Compound expressions for integers
From including MtxVec v6.3.4 support for compound expressions using saturated integer math is also available. All the expressions listed before above will be evaluated at double the bit precision of its target storage. Integer will be omputed with 64bit precision and clamped to 32bit range before being stored. Provided, that the Int64 bit range is not exceeded during computation, it is possible to perform math with this extended range. For 16bit signed integers like smallInt, the computation is performed with 32bit precision and similarly for 8bit unsigned integer, it is performed at 16bit signed range.
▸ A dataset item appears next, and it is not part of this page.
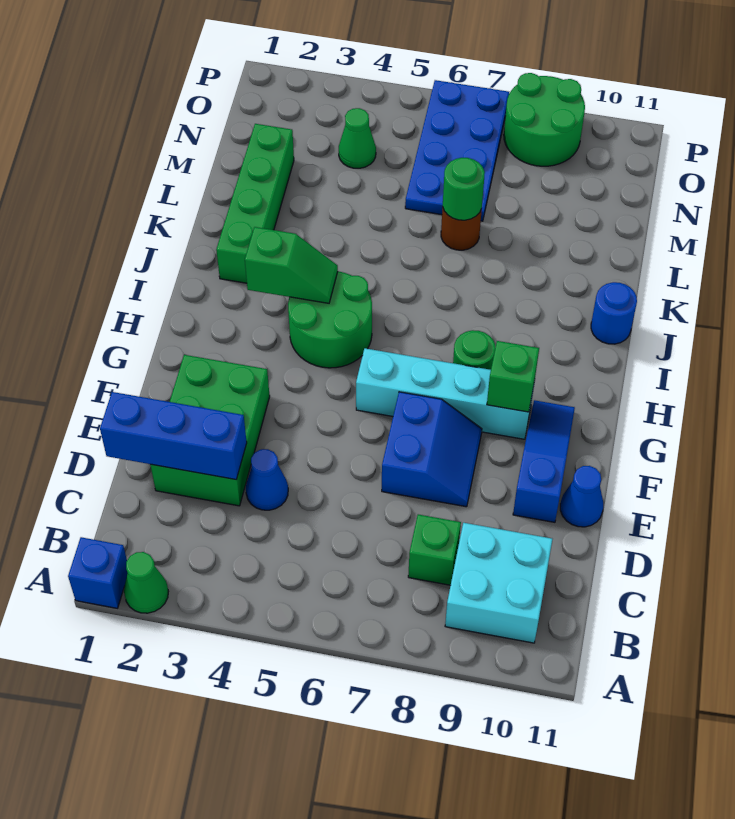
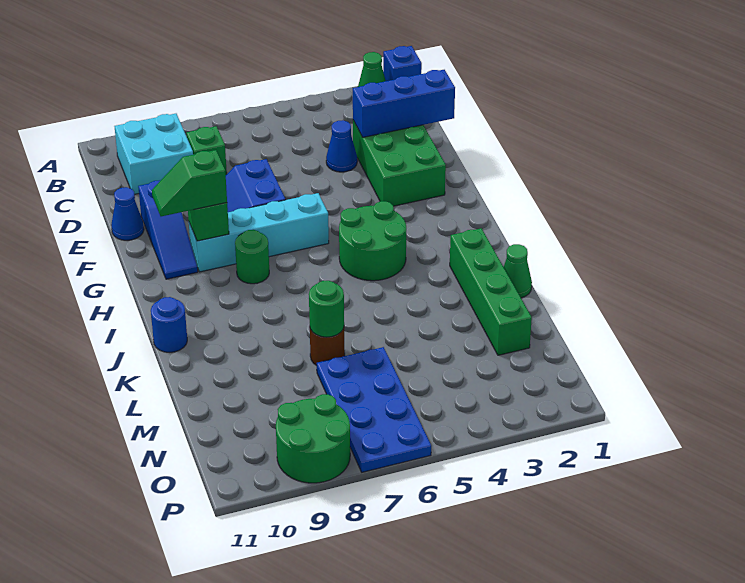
green 1x2 slope [245,227,338,303] -> green 1x2 slope moved to [152,150,227,216]
green 1x1 cone [339,108,376,168] -> green 1x1 cone moved to [504,244,532,298]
This gives us the possibility to run the computation at a higher bit range, deliver clamping before storing and still be faster, than alternative:
Over 160 routines to perform these computations are available as methods of TVecInt/TMtxInt/VectorInt/MatrixInt and also as global functions in the MtxExprInt unit. The improvements visible above are against Intel IPP which is an already very optimized library. 64bit delphi code for naive 32bit integer math (without saturation math and without intermediate results at higher precision) is at least 3x slower than IPP. When running with byte precision:
The advantage is not so much, but there are also nearly no penalties. Note that the 8bit byte math is 3-5x faster than the 32bit integer. All the benchmarks on this page are a part of MtxVec Examples and are also installed with the trial version.